• **Dataset**:
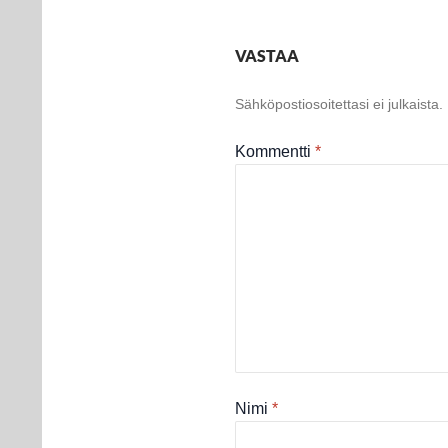
VASTAA
Sähköpostiosoitettasi ei julkaista.
Kommentti
*
Nimi
*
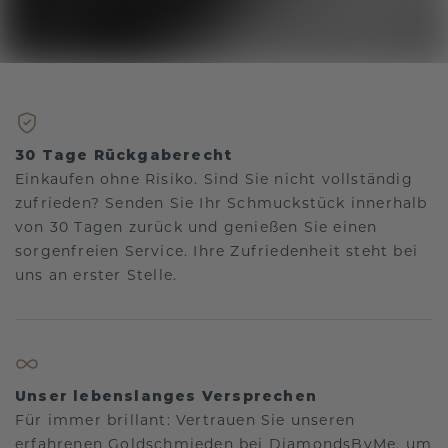
30 Tage Rückgaberecht
Einkaufen ohne Risiko. Sind Sie nicht vollständig
zufrieden? Senden Sie Ihr Schmuckstück innerhalb
von 30 Tagen zurück und genießen Sie einen
sorgenfreien Service. Ihre Zufriedenheit steht bei
uns an erster Stelle.
Unser lebenslanges Versprechen
Für immer brillant: Vertrauen Sie unseren
erfahrenen Goldschmieden bei DiamondsByMe, um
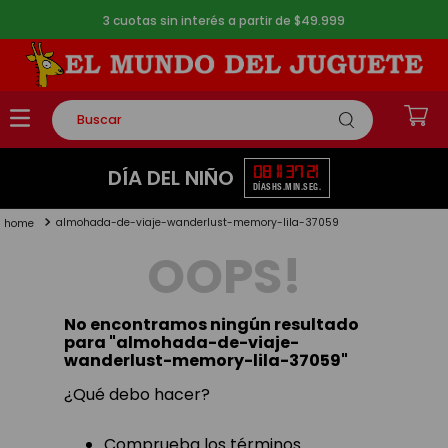
3 cuotas sin interés a partir de $49.999
Buscar
TÉRMINOS MÁS BUSCADOS
08
11
37
20
DÍA DEL NIÑO
DÍAS
HS.
MIN.
SEG.
1
.
rompecabezas
almohada-de-viaje-wanderlust-memory-lila-37059
2
.
lego
OOPS!
3
.
peluche
4
.
monopatin
No encontramos ningún resultado
5
.
toy story
para "
almohada-de-viaje-
wanderlust-memory-lila-37059
"
¿Qué debo hacer?
Comprueba los términos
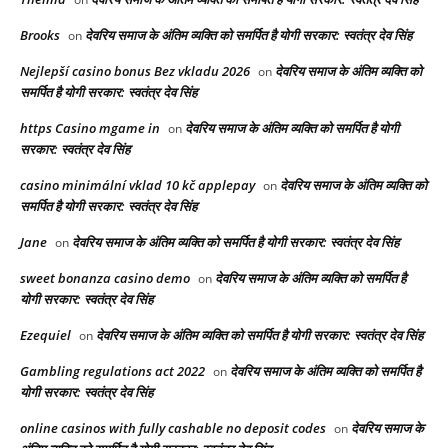
Brooks
देवरिय समाज के अंतिम व्यक्ति को समर्पित है योगी सरकार: स्वतंत्र देव सिंह
on
Nejlepší casino bonus Bez vkladu 2026
देवरिय समाज के अंतिम व्यक्ति को
on
समर्पित है योगी सरकार: स्वतंत्र देव सिंह
https Casino mgame in
देवरिय समाज के अंतिम व्यक्ति को समर्पित है योगी
on
सरकार: स्वतंत्र देव सिंह
casino minimální vklad 10 kč applepay
देवरिय समाज के अंतिम व्यक्ति को
on
समर्पित है योगी सरकार: स्वतंत्र देव सिंह
Jane
देवरिय समाज के अंतिम व्यक्ति को समर्पित है योगी सरकार: स्वतंत्र देव सिंह
on
sweet bonanza casino demo
देवरिय समाज के अंतिम व्यक्ति को समर्पित है
on
योगी सरकार: स्वतंत्र देव सिंह
Ezequiel
देवरिय समाज के अंतिम व्यक्ति को समर्पित है योगी सरकार: स्वतंत्र देव सिंह
on
Gambling regulations act 2022
देवरिय समाज के अंतिम व्यक्ति को समर्पित है
on
योगी सरकार: स्वतंत्र देव सिंह
online casinos with fully cashable no deposit codes
देवरिय समाज के
on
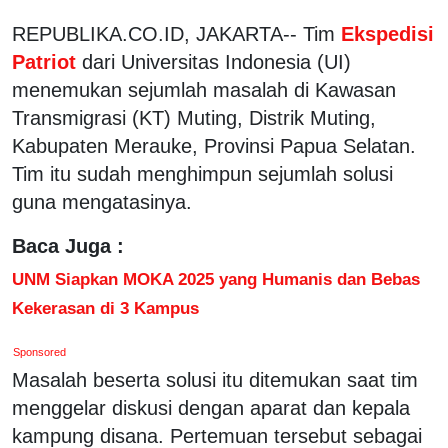
REPUBLIKA.CO.ID, JAKARTA-- Tim
Ekspedisi
Patriot
dari Universitas Indonesia (UI)
menemukan sejumlah masalah di Kawasan
Transmigrasi (KT) Muting, Distrik Muting,
Kabupaten Merauke, Provinsi Papua Selatan.
Tim itu sudah menghimpun sejumlah solusi
guna mengatasinya.
Baca Juga :
UNM Siapkan MOKA 2025 yang Humanis dan Bebas
Kekerasan di 3 Kampus
Sponsored
Masalah beserta solusi itu ditemukan saat tim
menggelar diskusi dengan aparat dan kepala
kampung disana. Pertemuan tersebut sebagai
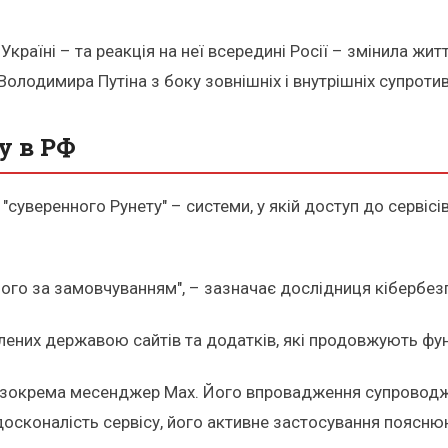
 Україні – та реакція на неї всередині Росії – змінила жит
лодимира Путіна з боку зовнішніх і внутрішніх супротивн
у в РФ
"суверенного Рунету" – системи, у якій доступ до серві
ього за замовчуванням", – зазначає дослідниця кібербез
лених державою сайтів та додатків, які продовжують фун
, зокрема месенджер Max. Його впровадження супровод
едосконалість сервісу, його активне застосування пояс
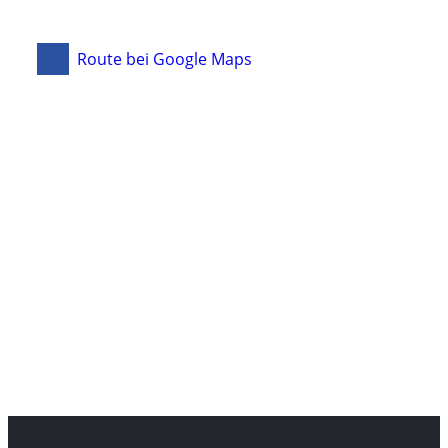
Route bei Google Maps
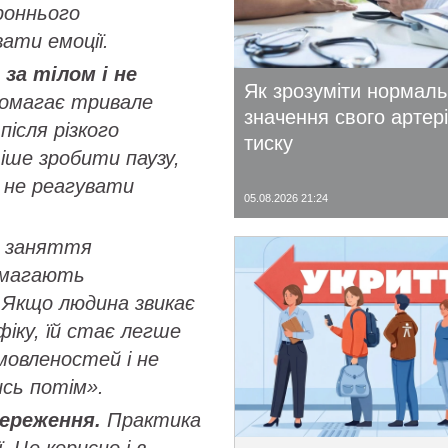
ороннього
ати емоції.
за тілом і не
Як зрозуміти нормал
омагає тривале
значення свого артер
після різкого
тиску
іше зробити паузу,
а не реагувати
05.08.2026 21:24
і заняття
омагають
 Якщо людина звикає
іку, їй стає легше
овленостей і не
ись потім».
ереження.
Практика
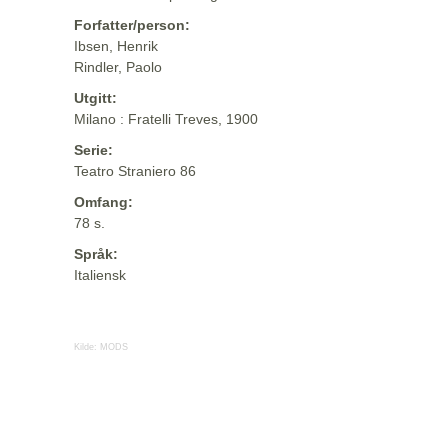
Forfatter/person:
Ibsen, Henrik
Rindler, Paolo
Utgitt:
Milano : Fratelli Treves, 1900
Serie:
Teatro Straniero 86
Omfang:
78 s.
Språk:
Italiensk
Kilde:
MODS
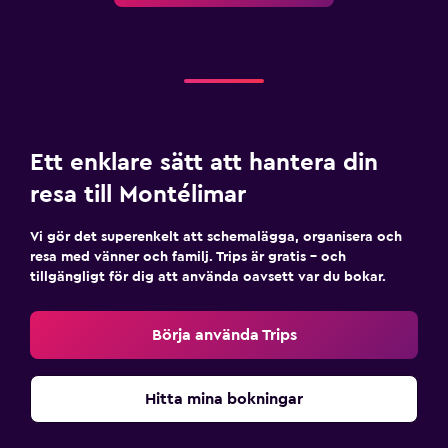
Ett enklare sätt att hantera din
resa till Montélimar
Vi gör det superenkelt att schemalägga, organisera och
resa med vänner och familj. Trips är gratis – och
tillgängligt för dig att använda oavsett var du bokar.
Börja använda Trips
Hitta mina bokningar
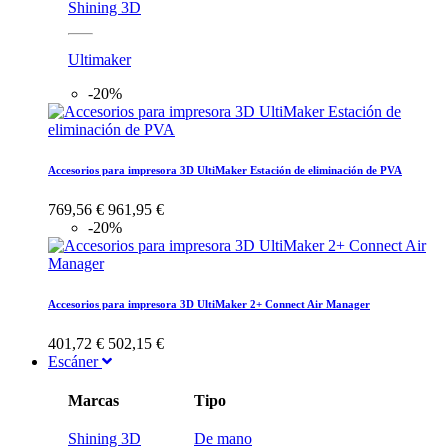
Shining 3D
Ultimaker
-20%
Accesorios para impresora 3D UltiMaker Estación de eliminación de PVA
769,56 €
961,95 €
-20%
Accesorios para impresora 3D UltiMaker 2+ Connect Air Manager
401,72 €
502,15 €
Escáner
Marcas
Tipo
Shining 3D
De mano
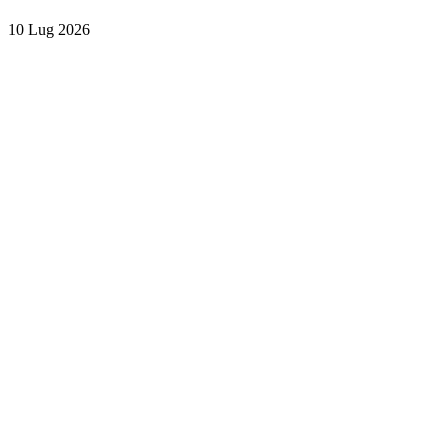
10 Lug 2026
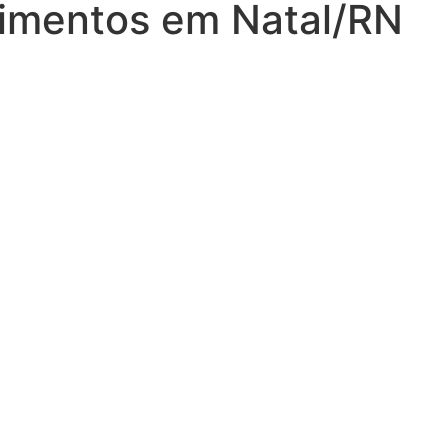
imentos em Natal/RN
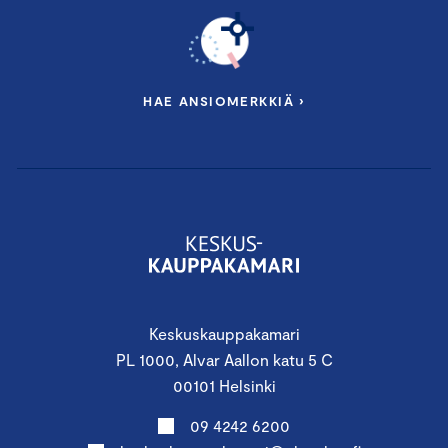
HAE ANSIOMERKKIÄ ›
Keskuskauppakamari
PL 1000, Alvar Aallon katu 5 C
00101 Helsinki
09 4242 6200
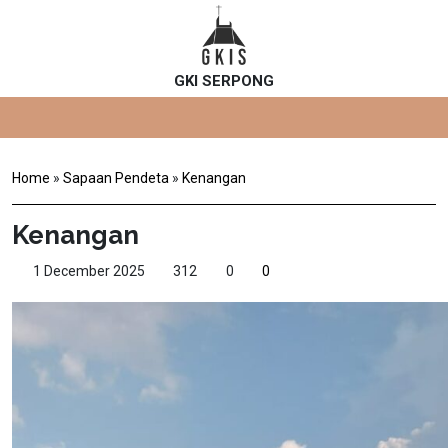
GKI SERPONG
Home
»
Sapaan Pendeta
»
Kenangan
Kenangan
1 December 2025
312
0
0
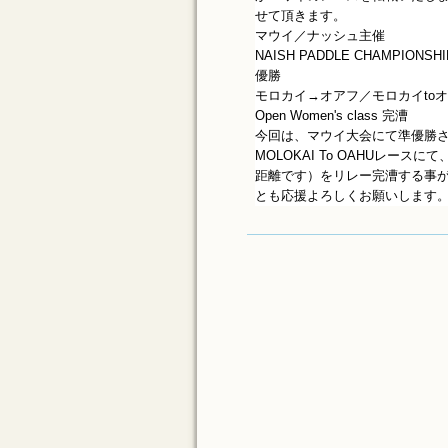
せて頂きます。
マウイ／ナッシュ主催
NAISH PADDLE CHAMPIONSHI
優勝
モロカイ→オアフ／モロカイto
Open Women's class 完漕
今回は、マウイ大会にて準優勝
MOLOKAI To OAHUレ
距離です）をリレー完漕する事が出来
とも応援よろしくお願いします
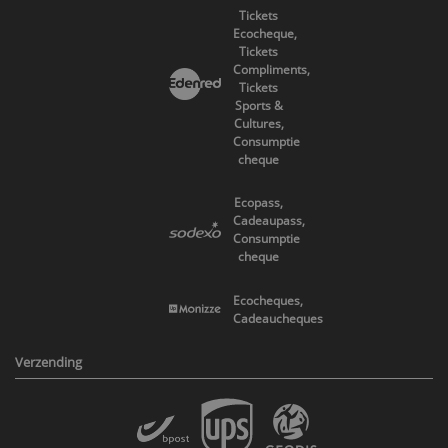
Tickets
Ecocheque,
Tickets
Compliments,
Tickets
Sports &
Cultures,
Consumptie
cheque
Ecopass,
Cadeaupass,
Consumptie
cheque
Ecocheques,
Cadeaucheques
Verzending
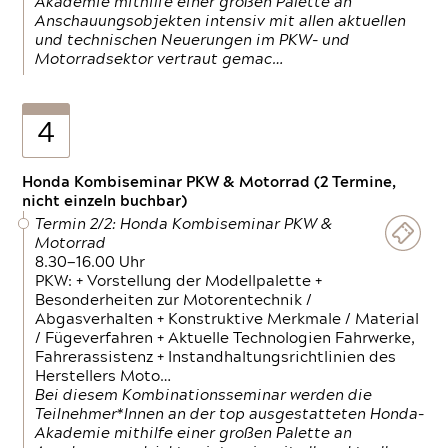
Akademie mithilfe einer großen Palette an
Anschauungsobjekten intensiv mit allen aktuellen
und technischen Neuerungen im PKW- und
Motorradsektor vertraut gemac…
4
Honda Kombiseminar PKW & Motorrad (2 Termine,
nicht einzeln buchbar)
Termin 2/2: Honda Kombiseminar PKW &
Motorrad
8.30—16.00 Uhr
PKW: + Vorstellung der Modellpalette +
Besonderheiten zur Motorentechnik /
Abgasverhalten + Konstruktive Merkmale / Material
/ Fügeverfahren + Aktuelle Technologien Fahrwerke,
Fahrerassistenz + Instandhaltungsrichtlinien des
Herstellers Moto…
Bei diesem Kombinationsseminar werden die
Teilnehmer*Innen an der top ausgestatteten Honda-
Akademie mithilfe einer großen Palette an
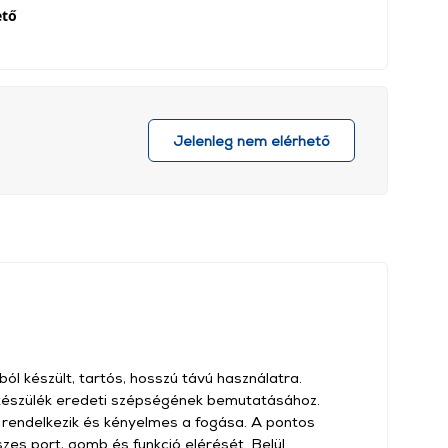
ető
Jelenleg nem elérhető
 készült, tartós, hosszú távú használatra.
a készülék eredeti szépségének bemutatásához.
l rendelkezik és kényelmes a fogása. A pontos
zes port, gomb és funkció elérését. Belül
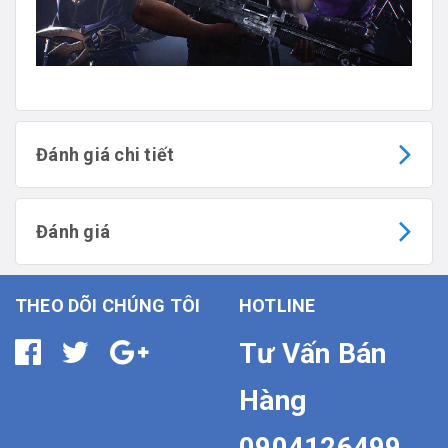
Đánh giá chi tiết
Đánh giá
THEO DÕI CHÚNG TÔI
HOTLINE
Tư Vấn Bán
Hàng
0904126499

• **What to do**: Which of the lines above include the string "använda"? Pick them out and copy them.

• **Your solution**:
tillgängligt för dig att använda oavsett var du bokar.
Börja använda Trips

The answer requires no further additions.